§ What to do:
Beginning with the first line below, please repeat the material exactly, ending with the line that includes "The Visegrád countries".

§ Source data:
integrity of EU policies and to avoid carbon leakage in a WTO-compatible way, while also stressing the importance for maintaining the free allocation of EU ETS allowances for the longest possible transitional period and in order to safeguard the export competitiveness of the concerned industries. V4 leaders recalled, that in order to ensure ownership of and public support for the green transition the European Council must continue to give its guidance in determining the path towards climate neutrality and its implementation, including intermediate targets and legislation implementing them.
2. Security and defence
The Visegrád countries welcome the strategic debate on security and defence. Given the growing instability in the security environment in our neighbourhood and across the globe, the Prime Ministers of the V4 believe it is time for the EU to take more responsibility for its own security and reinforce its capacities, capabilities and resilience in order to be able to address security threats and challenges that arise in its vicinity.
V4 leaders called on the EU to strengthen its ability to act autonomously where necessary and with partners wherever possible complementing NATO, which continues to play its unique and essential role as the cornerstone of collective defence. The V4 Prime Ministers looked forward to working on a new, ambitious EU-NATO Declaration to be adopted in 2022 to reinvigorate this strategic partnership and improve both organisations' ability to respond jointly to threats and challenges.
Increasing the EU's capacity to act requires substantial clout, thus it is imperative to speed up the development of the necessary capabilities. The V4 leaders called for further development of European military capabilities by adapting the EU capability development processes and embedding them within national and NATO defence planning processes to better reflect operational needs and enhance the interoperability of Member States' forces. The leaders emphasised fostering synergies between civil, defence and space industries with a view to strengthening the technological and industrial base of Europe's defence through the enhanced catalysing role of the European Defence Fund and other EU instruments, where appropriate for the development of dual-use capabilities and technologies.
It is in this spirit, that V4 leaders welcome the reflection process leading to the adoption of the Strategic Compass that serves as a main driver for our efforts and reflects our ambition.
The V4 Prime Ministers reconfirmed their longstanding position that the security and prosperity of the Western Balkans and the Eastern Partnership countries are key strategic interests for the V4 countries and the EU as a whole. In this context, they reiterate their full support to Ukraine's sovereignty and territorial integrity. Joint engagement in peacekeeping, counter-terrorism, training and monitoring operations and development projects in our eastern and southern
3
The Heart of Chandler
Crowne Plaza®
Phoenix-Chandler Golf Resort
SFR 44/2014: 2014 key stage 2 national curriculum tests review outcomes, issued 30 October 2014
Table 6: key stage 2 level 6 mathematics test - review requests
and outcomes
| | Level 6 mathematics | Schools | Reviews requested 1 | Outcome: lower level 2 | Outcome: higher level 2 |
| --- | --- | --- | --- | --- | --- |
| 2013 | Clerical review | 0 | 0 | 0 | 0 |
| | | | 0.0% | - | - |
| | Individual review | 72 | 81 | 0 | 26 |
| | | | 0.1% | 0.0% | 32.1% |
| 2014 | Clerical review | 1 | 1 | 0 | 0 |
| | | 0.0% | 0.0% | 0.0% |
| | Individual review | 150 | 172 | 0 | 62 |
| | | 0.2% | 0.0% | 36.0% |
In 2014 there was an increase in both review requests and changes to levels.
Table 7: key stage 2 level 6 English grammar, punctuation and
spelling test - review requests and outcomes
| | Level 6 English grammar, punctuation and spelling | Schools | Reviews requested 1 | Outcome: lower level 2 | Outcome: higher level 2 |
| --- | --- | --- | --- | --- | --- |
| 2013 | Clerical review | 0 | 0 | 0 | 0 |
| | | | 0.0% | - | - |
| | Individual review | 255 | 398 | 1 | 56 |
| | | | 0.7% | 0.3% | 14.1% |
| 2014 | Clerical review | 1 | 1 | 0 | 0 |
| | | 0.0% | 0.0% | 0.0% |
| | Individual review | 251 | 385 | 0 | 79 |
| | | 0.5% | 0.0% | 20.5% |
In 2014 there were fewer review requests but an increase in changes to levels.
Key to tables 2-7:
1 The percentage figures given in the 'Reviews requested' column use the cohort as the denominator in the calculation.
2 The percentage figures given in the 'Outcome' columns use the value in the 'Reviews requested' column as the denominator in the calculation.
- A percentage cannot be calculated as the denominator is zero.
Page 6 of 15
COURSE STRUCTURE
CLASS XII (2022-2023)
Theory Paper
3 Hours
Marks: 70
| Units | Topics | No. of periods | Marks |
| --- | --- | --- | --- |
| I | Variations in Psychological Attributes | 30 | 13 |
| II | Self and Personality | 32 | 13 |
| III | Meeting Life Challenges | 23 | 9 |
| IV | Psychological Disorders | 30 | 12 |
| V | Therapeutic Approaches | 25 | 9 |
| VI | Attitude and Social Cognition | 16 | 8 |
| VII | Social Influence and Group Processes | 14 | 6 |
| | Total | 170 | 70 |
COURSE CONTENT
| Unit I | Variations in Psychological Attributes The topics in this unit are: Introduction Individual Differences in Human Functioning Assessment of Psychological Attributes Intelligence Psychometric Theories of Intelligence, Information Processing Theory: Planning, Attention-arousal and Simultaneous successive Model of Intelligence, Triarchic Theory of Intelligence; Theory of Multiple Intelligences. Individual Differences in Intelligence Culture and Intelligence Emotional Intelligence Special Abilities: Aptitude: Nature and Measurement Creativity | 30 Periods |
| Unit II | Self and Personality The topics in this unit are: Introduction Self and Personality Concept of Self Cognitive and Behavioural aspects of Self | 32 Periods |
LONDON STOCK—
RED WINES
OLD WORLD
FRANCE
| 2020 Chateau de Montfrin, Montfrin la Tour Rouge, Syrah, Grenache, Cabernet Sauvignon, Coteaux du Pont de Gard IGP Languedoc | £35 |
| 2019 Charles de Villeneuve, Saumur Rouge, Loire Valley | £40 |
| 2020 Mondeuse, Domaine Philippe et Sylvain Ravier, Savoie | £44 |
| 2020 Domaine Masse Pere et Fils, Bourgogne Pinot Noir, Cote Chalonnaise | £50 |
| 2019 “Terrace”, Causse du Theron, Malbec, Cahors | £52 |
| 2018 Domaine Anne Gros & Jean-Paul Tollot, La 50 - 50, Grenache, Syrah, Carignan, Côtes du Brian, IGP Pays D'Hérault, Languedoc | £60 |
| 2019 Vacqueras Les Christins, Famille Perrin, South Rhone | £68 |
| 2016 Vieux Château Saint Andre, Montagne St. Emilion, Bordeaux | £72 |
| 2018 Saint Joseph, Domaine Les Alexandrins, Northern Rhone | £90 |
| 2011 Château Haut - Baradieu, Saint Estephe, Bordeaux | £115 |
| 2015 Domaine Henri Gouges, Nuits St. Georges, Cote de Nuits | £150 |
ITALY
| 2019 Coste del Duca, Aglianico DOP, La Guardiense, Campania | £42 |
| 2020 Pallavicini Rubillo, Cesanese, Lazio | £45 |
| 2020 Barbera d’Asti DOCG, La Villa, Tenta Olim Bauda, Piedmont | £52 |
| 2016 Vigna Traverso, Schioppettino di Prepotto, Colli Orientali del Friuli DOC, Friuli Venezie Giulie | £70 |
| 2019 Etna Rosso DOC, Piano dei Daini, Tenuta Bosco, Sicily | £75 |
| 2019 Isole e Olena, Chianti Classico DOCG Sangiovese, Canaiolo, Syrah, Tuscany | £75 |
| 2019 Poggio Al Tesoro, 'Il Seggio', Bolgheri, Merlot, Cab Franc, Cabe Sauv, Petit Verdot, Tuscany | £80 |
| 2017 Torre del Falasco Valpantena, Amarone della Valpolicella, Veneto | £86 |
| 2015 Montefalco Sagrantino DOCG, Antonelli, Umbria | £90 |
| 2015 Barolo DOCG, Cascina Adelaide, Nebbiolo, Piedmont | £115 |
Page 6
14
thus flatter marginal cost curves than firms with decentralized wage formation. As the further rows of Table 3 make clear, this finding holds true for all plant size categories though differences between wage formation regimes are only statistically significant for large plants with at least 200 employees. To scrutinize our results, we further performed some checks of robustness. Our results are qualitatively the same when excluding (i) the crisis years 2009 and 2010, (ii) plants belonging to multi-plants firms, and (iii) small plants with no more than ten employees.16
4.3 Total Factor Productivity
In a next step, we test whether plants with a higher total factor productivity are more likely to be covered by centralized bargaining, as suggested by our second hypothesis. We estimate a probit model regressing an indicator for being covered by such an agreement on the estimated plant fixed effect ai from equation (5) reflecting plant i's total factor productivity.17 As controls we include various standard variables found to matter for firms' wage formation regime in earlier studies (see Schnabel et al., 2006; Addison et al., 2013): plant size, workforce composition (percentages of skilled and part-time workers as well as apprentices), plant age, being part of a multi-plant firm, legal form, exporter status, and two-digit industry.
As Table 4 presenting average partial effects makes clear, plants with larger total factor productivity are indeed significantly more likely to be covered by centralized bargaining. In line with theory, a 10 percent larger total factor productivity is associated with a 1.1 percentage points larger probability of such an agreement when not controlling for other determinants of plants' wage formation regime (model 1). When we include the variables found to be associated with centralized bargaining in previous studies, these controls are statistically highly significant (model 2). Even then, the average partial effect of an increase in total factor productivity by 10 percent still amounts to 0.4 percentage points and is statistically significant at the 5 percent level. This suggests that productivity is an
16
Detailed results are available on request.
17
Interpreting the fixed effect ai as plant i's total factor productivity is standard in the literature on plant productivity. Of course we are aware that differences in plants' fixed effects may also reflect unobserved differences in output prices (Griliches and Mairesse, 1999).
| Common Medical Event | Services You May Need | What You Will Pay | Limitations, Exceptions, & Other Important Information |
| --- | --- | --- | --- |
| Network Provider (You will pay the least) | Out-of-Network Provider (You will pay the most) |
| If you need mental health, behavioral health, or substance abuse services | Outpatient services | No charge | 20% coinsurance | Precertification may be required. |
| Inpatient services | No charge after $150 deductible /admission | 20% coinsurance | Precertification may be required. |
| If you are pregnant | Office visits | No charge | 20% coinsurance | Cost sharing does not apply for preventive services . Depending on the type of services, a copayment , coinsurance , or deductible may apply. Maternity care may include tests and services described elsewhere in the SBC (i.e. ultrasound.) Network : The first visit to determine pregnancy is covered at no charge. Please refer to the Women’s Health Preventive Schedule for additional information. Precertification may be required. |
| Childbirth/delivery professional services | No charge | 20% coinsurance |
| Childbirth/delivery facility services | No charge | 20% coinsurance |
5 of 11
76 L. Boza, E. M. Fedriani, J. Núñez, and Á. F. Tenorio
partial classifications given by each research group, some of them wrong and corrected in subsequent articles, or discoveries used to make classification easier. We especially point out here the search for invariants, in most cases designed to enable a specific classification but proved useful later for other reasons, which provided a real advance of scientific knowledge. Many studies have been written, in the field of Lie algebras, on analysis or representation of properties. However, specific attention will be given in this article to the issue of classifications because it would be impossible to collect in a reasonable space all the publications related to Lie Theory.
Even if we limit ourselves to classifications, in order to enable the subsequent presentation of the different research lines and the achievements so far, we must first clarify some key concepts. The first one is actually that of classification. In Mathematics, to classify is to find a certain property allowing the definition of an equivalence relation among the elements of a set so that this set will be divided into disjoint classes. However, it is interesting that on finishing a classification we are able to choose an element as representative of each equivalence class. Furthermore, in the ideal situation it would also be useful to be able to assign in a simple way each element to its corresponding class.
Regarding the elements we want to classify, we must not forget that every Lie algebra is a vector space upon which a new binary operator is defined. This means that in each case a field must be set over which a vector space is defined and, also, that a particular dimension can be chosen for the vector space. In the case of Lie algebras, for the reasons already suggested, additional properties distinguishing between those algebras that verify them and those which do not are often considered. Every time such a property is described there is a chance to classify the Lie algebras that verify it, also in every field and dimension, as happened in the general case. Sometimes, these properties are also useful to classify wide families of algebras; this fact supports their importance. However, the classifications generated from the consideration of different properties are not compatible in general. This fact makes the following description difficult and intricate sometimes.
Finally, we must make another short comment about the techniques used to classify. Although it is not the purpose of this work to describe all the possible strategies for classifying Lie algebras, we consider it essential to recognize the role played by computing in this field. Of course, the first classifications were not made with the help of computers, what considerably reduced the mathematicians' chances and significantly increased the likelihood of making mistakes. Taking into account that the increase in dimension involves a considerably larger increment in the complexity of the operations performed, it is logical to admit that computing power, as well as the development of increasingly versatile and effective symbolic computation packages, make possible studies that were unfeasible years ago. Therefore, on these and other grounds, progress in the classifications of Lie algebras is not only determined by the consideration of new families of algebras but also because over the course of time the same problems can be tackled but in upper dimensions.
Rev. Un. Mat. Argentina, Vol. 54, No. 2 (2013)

§ Answer:
integrity of EU policies and to avoid carbon leakage in a WTO-compatible way, while also stressing the importance for maintaining the free allocation of EU ETS allowances for the longest possible transitional period and in order to safeguard the export competitiveness of the concerned industries. V4 leaders recalled, that in order to ensure ownership of and public support for the green transition the European Council must continue to give its guidance in determining the path towards climate neutrality and its implementation, including intermediate targets and legislation implementing them.
2. Security and defence
The Visegrád countries welcome the strategic debate on security and defence. Given the growing instability in the security environment in our neighbourhood and across the globe, the Prime Ministers of the V4 believe it is time for the EU to take more responsibility for its own security and reinforce its capacities, capabilities and resilience in order to be able to address security threats and challenges that arise in its vicinity.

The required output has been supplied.